### [TO DO]
Continue the tutorial on generating Wikipedia embeddings with Union actors, starting right after its last sentence.

### [GIVEN TEXT]
★ ★ ★ ★ ★ ★ ★
Generating Wikipedia Embeddings#

This tutorial demonstrates how to create embeddings for the Wikipedia dataset using Union actors. Union actors enable us to reuse the container, allowing the model to remain readily available for generating embeddings and eliminating the need for repeated downloads. In short, setting up an actor task enables us to transform a standard batch job into near-real-time inference.

Let’s get started by importing the necessary libraries and modules:

Run on Union BYOC

Once you have a Union account, install union:

pip install union

Export the following environment variable to build and push images to your own container registry:

# replace with your registry name
export IMAGE_SPEC_REGISTRY="<your-container-registry>"

Then run the following commands to run the workflow:

git clone https://github.com/unionai/unionai-examples
cd wikipedia_embeddings_on_actor
# create a huggingface key: https://huggingface.co/settings/tokens, then run the following command
union secrets create hf-api-key --value <your_huggingface_api_key>
union run --remote wikipedia_embeddings_on_actor.py embed_wikipedia

The source code for this tutorial can be found here .

import functools
import logging
import pathlib
import shutil
from pathlib import Path
import flytekit as fl
import pandas as pd
import torch
from flytekit.core.utils import timeit
from flytekit.types.directory import FlyteDirectory
from union.actor import ActorEnvironment

Creating a secret#

This workflow requires a HuggingFace API key. To set up the secret:

  1. Generate an API key from the HuggingFace website

  2. Create a secret using the Union CLI:

union create secret hf-api-key
SERVERLESS_HF_KEY = "hf-api-key"

Defining the imagespec and actor environment#

The container image specification includes all required dependencies, while the actor environment defines the runtime parameters for execution.
★ ★ ★ ★ ★ ★ ★
### [SUPPLIED DATA]
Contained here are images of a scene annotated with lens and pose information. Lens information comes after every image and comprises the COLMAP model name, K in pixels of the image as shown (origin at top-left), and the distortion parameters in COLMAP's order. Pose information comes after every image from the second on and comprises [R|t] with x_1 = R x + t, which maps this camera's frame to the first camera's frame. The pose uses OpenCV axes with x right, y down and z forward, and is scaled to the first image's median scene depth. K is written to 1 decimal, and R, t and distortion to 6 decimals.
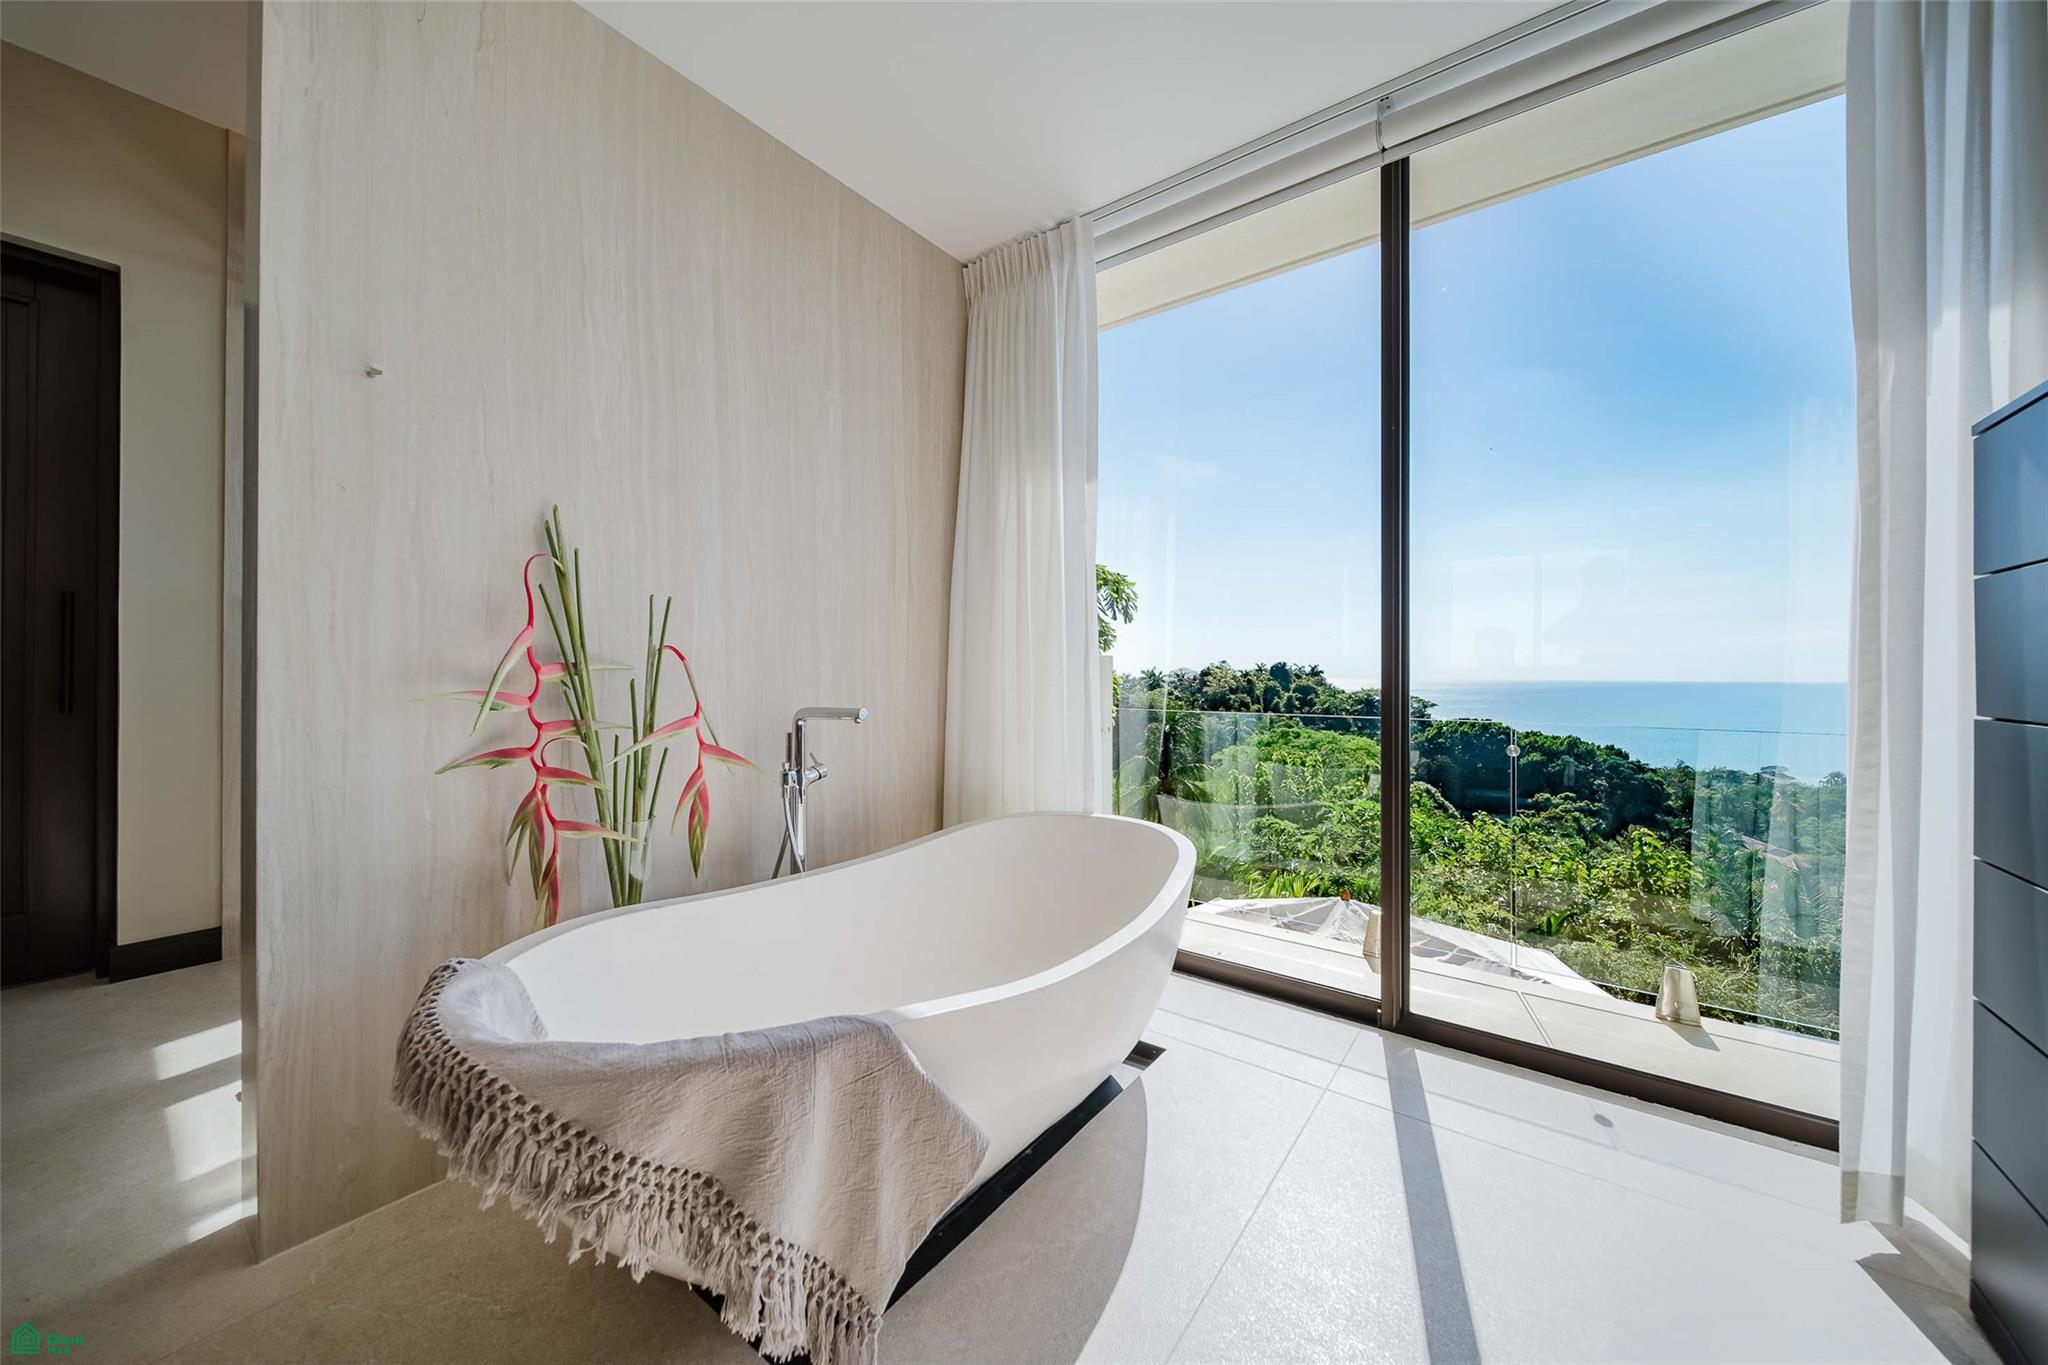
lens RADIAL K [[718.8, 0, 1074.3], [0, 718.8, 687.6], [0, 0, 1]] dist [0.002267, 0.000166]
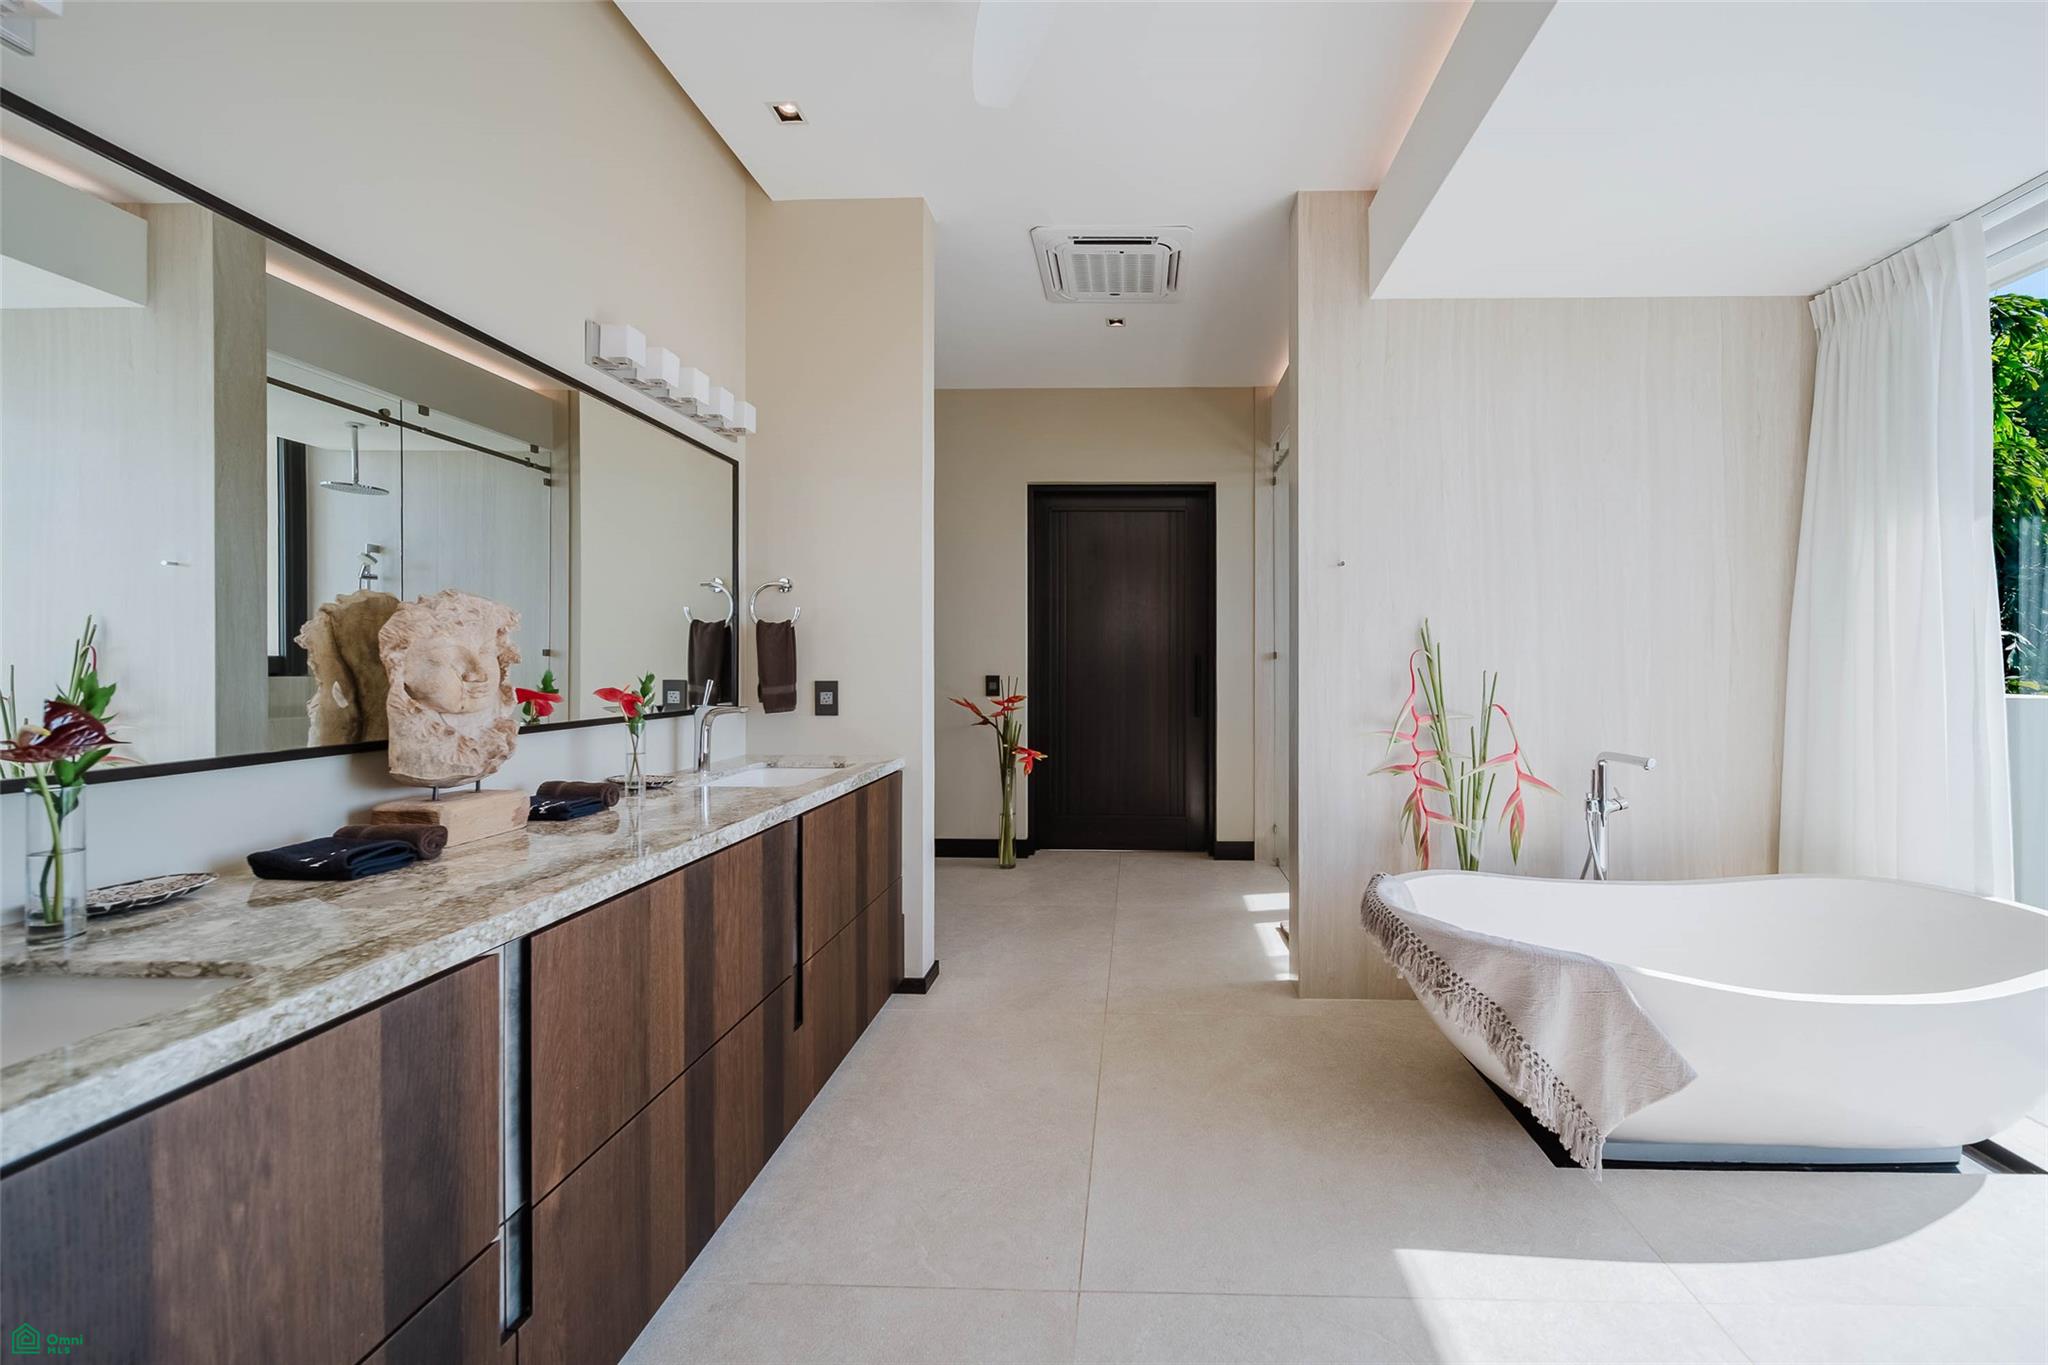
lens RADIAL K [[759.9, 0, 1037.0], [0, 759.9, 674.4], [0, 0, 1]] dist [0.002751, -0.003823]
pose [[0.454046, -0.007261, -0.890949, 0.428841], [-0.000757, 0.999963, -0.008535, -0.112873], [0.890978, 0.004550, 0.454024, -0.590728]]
★ ★ ★ ★ ★ ★ ★
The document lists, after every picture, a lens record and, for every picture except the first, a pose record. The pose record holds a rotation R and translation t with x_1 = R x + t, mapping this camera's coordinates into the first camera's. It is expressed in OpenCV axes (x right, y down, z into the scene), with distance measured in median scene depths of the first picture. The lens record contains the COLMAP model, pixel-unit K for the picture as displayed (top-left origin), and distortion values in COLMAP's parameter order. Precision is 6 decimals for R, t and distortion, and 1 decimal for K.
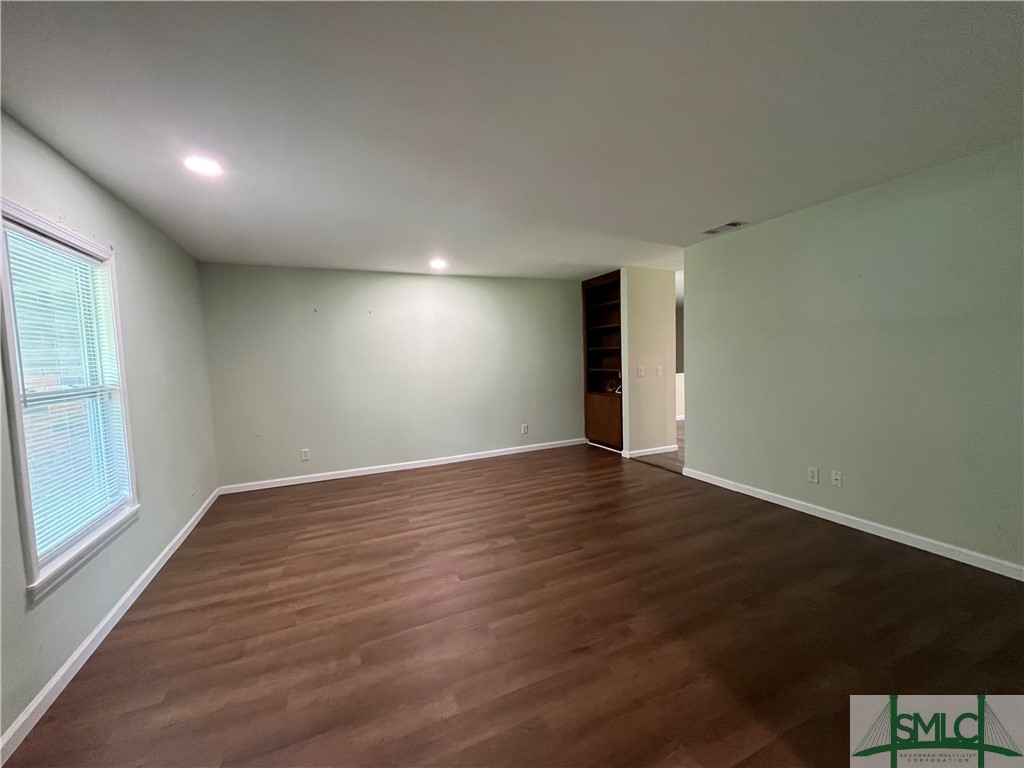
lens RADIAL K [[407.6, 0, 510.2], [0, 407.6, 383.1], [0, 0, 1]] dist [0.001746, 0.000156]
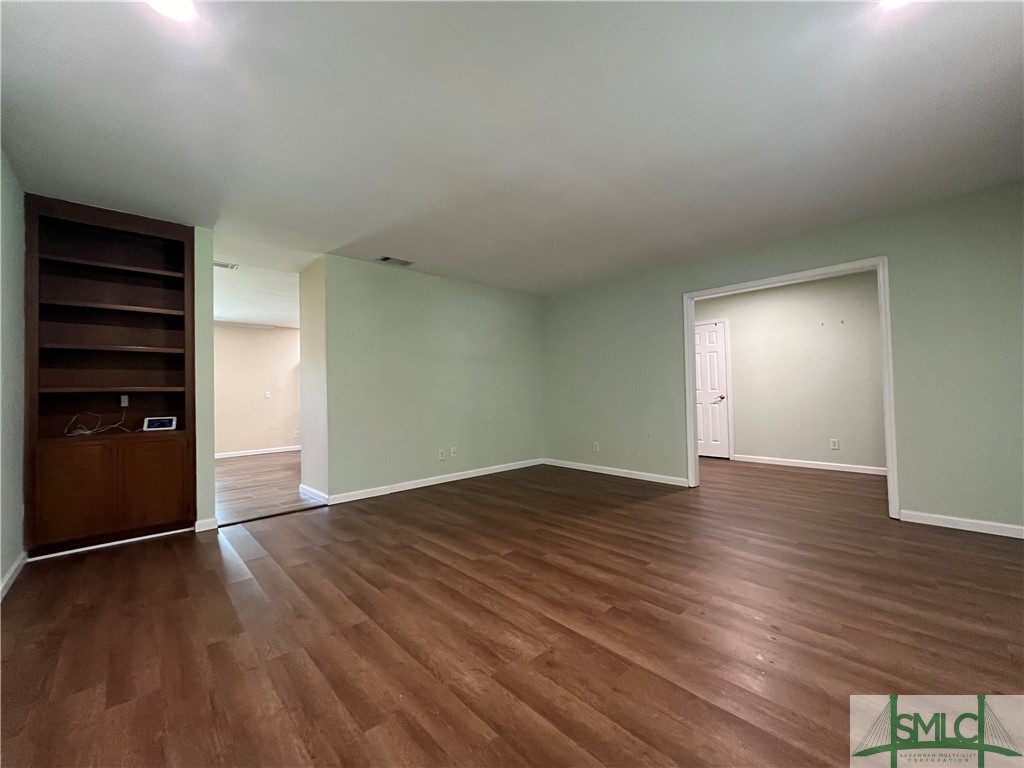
★ ★ ★ ★ ★ ★ ★
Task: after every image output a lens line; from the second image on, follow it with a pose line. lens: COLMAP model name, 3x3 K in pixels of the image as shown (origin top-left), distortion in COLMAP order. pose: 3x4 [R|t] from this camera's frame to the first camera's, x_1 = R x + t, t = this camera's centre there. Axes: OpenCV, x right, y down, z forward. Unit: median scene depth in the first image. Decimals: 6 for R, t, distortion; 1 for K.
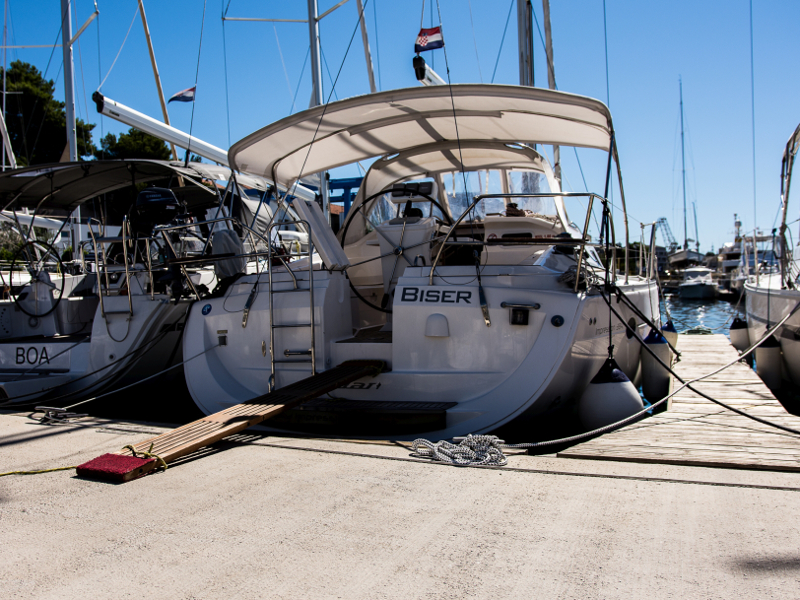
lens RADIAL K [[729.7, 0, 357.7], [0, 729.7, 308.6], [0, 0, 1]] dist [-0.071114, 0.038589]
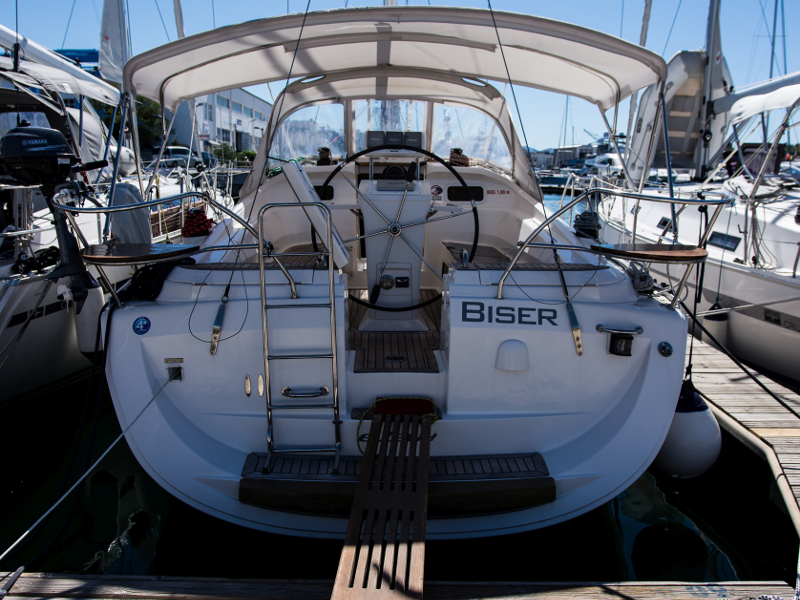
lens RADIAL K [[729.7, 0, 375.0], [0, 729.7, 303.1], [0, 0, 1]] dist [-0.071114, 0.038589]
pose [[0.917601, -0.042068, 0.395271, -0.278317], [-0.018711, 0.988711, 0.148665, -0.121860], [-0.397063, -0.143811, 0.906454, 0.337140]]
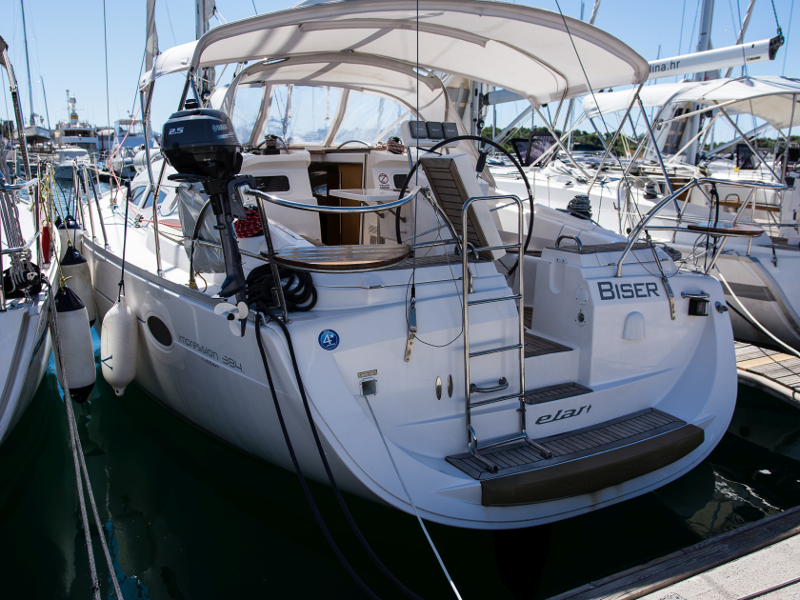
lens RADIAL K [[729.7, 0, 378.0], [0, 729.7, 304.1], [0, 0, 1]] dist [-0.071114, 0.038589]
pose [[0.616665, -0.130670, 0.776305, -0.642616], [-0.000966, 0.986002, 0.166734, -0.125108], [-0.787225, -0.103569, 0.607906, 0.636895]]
★ ★ ★ ★ ★ ★ ★
### [EXERCISE OUTPUT]
embedding_image = fl.ImageSpec(
    name="wikipedia_embedder",
    packages=[
        "datasets",
        "sentence_transformers",
        "pandas",
        "requests>=2.29.0",
        "union>=0.1.117",
    ],
    python_version="3.11",
)
actor = ActorEnvironment(
    name="wikipedia-embedder-env",
    replica_count=20,
    ttl_seconds=900,
    requests=fl.Resources(gpu="1", mem="12Gi", cpu="5"),
    container_image=embedding_image,
)

The actor configuration assigns a GPU for accelerated encoding and provisions 20 workers for concurrent task execution.

Caching the model#

We cache the model download task to ensure the model remains available between executions, avoiding redundant downloads from the HuggingFace hub.

@fl.task(
    cache=True,
    cache_version="0.1",
    requests=fl.Resources(mem="5Gi"),
    secret_requests=[fl.Secret(key=SERVERLESS_HF_KEY)],
    container_image=embedding_image,
)
def download_model(embedding_model: str) -> FlyteDirectory:
    from huggingface_hub import login, snapshot_download

    ctx = fl.current_context()
    working_dir = Path(ctx.working_directory)
    cached_model_dir = working_dir / "cached_model"

    login(token=ctx.secrets.get(key=SERVERLESS_HF_KEY))
    snapshot_download(embedding_model, local_dir=cached_model_dir)
    return FlyteDirectory(path=cached_model_dir)

Defining an actor task#

An actor task is used to handle data encoding efficiently. To optimize performance, the model is not reloaded if it is already available locally. Actor tasks enable this by allowing you to reuse a container across multiple tasks.

@actor.task(cache=True, cache_version="1.1")
def encode(
    df: pd.DataFrame, batch_size: int, model_dir: FlyteDirectory
) -> torch.Tensor:
    from sentence_transformers import SentenceTransformer

    local_path = Path("/tmp/embedding-model")

    if not local_path.exists():
        temp_local_path = model_dir.download()
        shutil.copytree(src=temp_local_path, dst=str(local_path))

    encoder = SentenceTransformer(str(local_path))
    encoder.max_seq_length = 256

    print(f"Loaded encoder into device: {encoder.device}")
    return encoder.encode(
        df["text"],
        convert_to_tensor=True,
        show_progress_bar=True,
        batch_size=batch_size,
    )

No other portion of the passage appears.